Task requirements:
Please copy exactly the lines that begin with the one containing "right shoulder: (109, 122)" and end with the last line of the entries.

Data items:
────

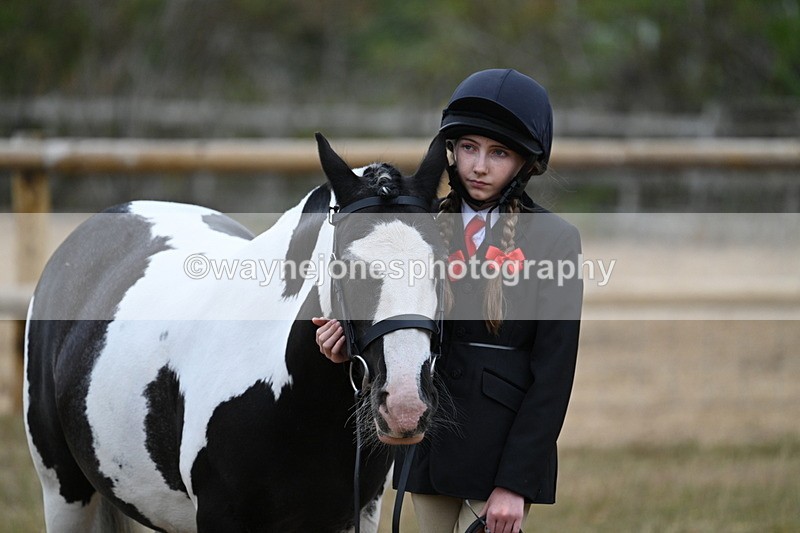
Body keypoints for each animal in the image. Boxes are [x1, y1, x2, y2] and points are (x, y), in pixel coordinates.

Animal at [23, 133, 446, 532]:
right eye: (347, 265)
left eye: (442, 263)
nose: (405, 406)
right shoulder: (218, 516)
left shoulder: (355, 514)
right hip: (63, 493)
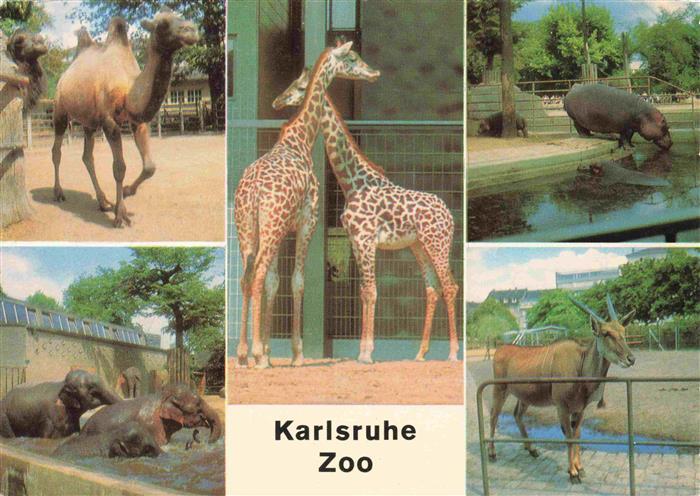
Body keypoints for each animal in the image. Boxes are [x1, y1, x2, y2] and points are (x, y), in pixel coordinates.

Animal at [51, 8, 199, 227]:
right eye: (163, 23)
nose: (191, 30)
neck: (128, 90)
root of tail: (64, 74)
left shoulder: (138, 122)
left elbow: (150, 167)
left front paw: (128, 192)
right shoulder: (109, 122)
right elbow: (119, 167)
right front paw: (121, 215)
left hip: (89, 122)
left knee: (87, 156)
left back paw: (103, 201)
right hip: (60, 109)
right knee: (57, 150)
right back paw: (59, 193)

────

Result of the task:
right shoulder: (109, 122)
right elbow: (119, 167)
right front paw: (121, 215)
left hip: (89, 122)
left knee: (87, 156)
left back paw: (103, 201)
right hip: (60, 109)
right knee: (57, 150)
right back paw: (59, 193)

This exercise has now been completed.